> Exercise objective
In the entries below, find each line with the word "Code" and return it.

Dataset entries

—————

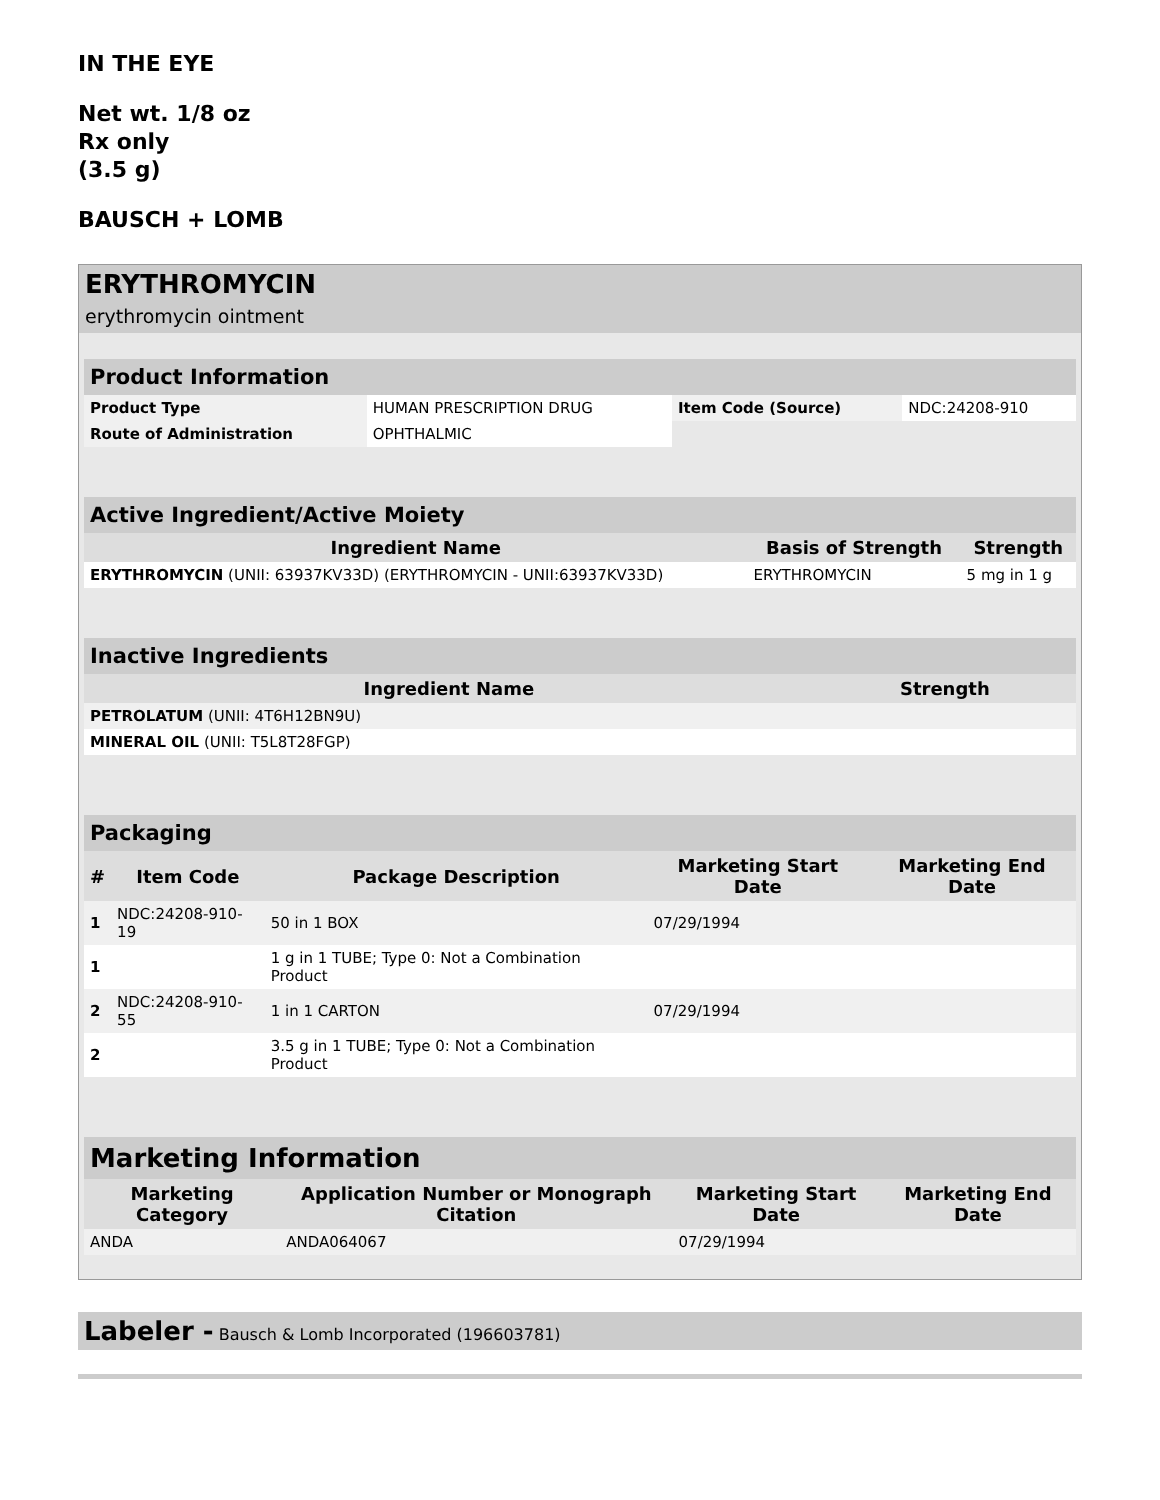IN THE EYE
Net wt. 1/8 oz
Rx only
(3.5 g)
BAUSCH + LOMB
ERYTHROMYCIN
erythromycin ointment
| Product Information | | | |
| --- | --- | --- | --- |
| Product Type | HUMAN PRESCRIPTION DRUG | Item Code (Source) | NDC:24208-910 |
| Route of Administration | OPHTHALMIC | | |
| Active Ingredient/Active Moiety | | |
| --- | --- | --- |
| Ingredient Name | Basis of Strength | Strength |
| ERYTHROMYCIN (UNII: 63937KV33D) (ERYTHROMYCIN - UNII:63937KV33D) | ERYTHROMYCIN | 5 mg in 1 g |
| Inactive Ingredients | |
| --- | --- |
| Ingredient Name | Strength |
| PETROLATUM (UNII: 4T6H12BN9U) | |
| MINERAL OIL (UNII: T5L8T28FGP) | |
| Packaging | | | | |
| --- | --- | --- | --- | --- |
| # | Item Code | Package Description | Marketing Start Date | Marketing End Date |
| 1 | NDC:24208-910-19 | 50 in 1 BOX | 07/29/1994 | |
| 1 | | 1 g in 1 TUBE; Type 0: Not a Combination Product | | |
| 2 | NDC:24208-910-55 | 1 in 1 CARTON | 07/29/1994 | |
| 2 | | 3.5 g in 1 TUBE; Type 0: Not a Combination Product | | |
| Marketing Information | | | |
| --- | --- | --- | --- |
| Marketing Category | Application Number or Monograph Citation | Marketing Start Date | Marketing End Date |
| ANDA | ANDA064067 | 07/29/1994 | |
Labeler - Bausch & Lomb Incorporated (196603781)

—————

> Written reply
| Product Type | HUMAN PRESCRIPTION DRUG | Item Code (Source) | NDC:24208-910 |
| # | Item Code | Package Description | Marketing Start Date | Marketing End Date |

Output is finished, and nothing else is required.